For Italians artificial intelligence is a positive technology but one that must be kept under control. One in three thinks it needs a ethical approach to AI, to understand the impact it can have on society and to develop security systems that prevent artificial intelligence from autonomously making decisions that could harm humans. This is what emerged in the days of the definitive agreement on the AI ​​Act, the set of European rules on the use and development of artificial intelligence, from a survey conducted by Swg on the occasion of the special paper of Italian Tech (Gedi hub dedicated to new technologies) published by Repubblica tomorrow 12 December and dedicated to the people and tech companies that have stood out the most in 2023. The study highlights a growing concern about AI one year after the launch of ChatGpt, the generative AI that imitates human creativity.

Il 36% of respondents believe AI will eliminate many forms of jobs. Il 34% think that this technology will make men increasingly dependent on machinesAnd. Italians seem to know the limits and risks of this innovative technology, but not those who created and marketed it.

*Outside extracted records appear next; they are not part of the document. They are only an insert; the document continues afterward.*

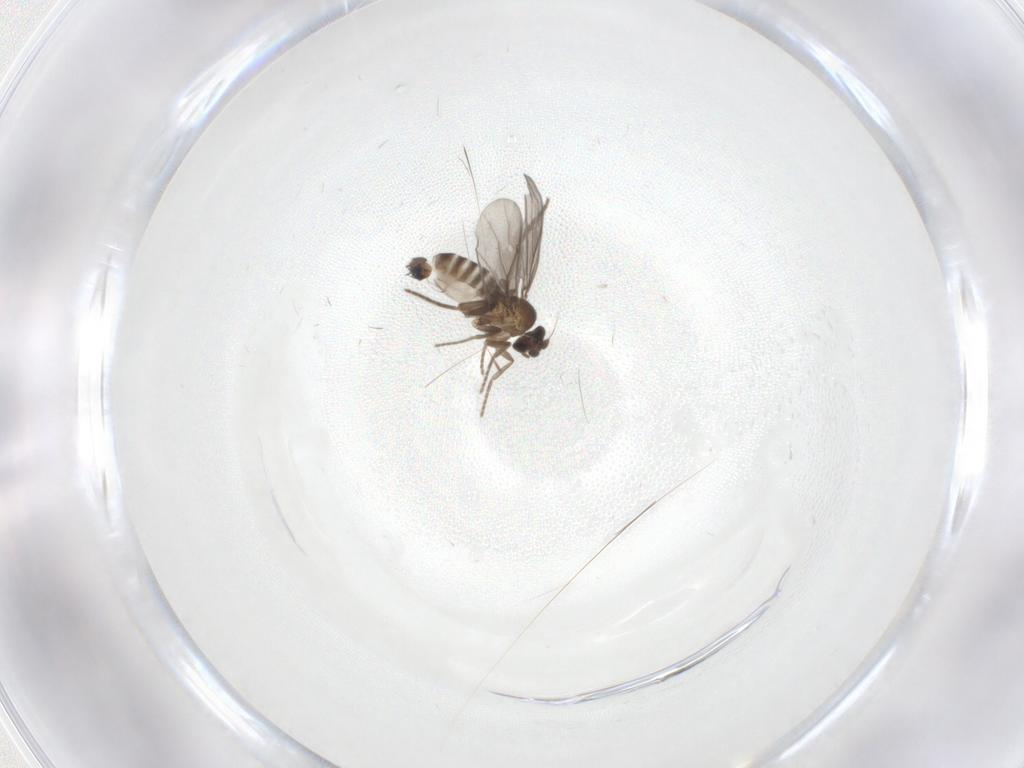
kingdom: Animalia
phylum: Arthropoda
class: Insecta
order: Diptera
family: Chironomidae
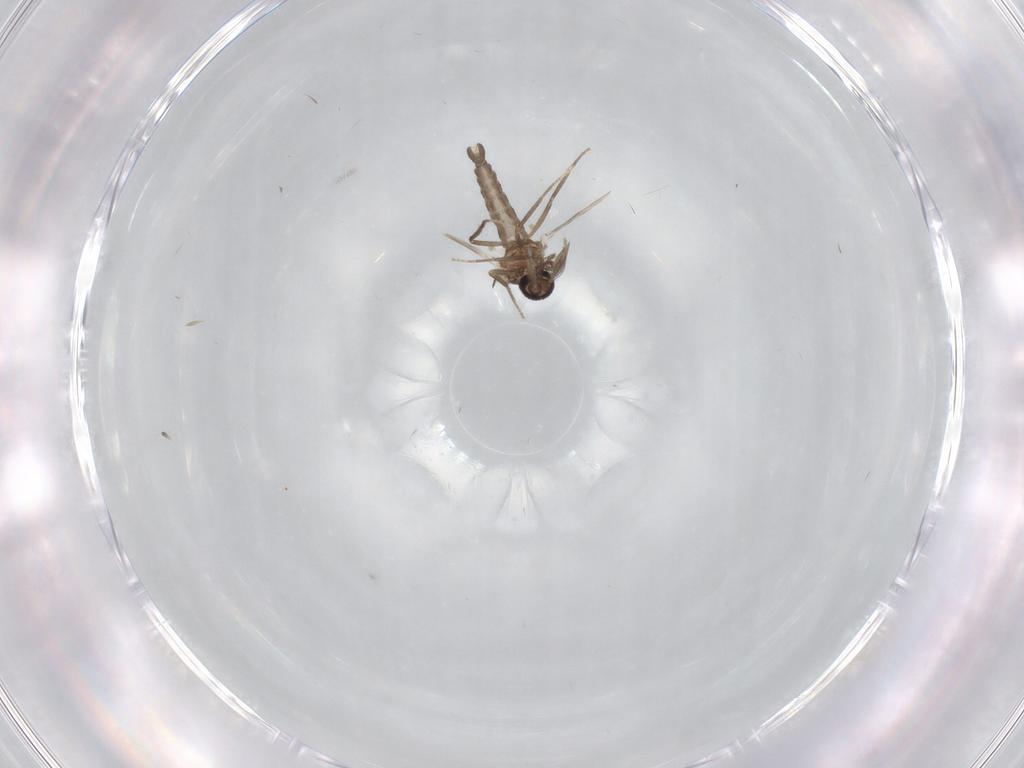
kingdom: Animalia
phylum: Arthropoda
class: Insecta
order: Diptera
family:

Only 27% of respondents, for example, know Sam Altman, CEO of OpenAI and “father” of ChatGpt. Swg presented interviewees with a list of ten of the most influential people in the tech sector, more or less popular. Well Altman is only the sixth most recognized by those who participated in the survey. For Italians, the best-known tech faces belong to the “old” guard: Bill Gates (98% of those interviewed know who he is), Mark Zuckerberg (93%), Elon Musk (88%) e Jeff Bezos (79%). The last place in this special ranking, which also includes Tim Cook (49%), Sundar Pichai (18%), Satya Nadella (18%) e Evan Spiegel (17%), is occupied by Mira Murati, the Chief Technology Officer of OpenAI, recognized by only 15% of Italians. It is important to underline how the percentages of Altman and Murati, two icons of the youngest and most revolutionary technology, collapse in the range of 18-34 interviewees who in theory should make the most of ChatGpt’s potential – at school but also at work: Altman collects 23%, Murati does not go beyond 8%. However, the character that almost all Italians believe is not surprising crucial for the future: for 91% – with a peak of 98% among 18-34 year olds – Elon Musk it will have a “decisive” impact on the society we will live in in the coming years. Musk is the man at the helm of Tesla, the company that definitively pushed the car market towards electric and abandoning fossil fuels. And he is also the CEO of SpaceX, the aerospace company that one day, who knows, will transport man to the Moon and then to Mars. But Musk is also the owner of X, the platform once known as Twitter, where extremists and hate speech have recurred since the social network passed into his hands. So yes, for better or worse Musk could definitely have an impact on the future of the planet. Just as artificial intelligence will certainly have it.

And it must be interpreted in this sense data from Swg research which awards OpenAI, the company led by Altman, as the most influential company on society in the years to come: 91% of those interviewed believe so. A similar percentage is reserved for Google (90%), Amazon (91%), Microsoft (88%) and Meta (85%), i.e. the main big tech companies involved in the AI ​​race. In one year, ChatGpt has conquered the world but in our country it is not as well known as you might think: only 64% of those who participated in the Swg survey know it. It doesn’t fare better than other popular generative AI subjects interviewed: only 22% know Bard, 15% Dall-E and Midjourney (two tools for creating images) and just 7% know what Grok is, the new artificial intelligence developed from xAI, one of Elon Musk’s many companies. But the future is not just AI. It will continue to be social. Those interviewed by SWG expect significant growth in TikTok over the next five years. For one in four Italians, however, the platform that will win over the most users in the near future does not yet exist. The best is yet to come.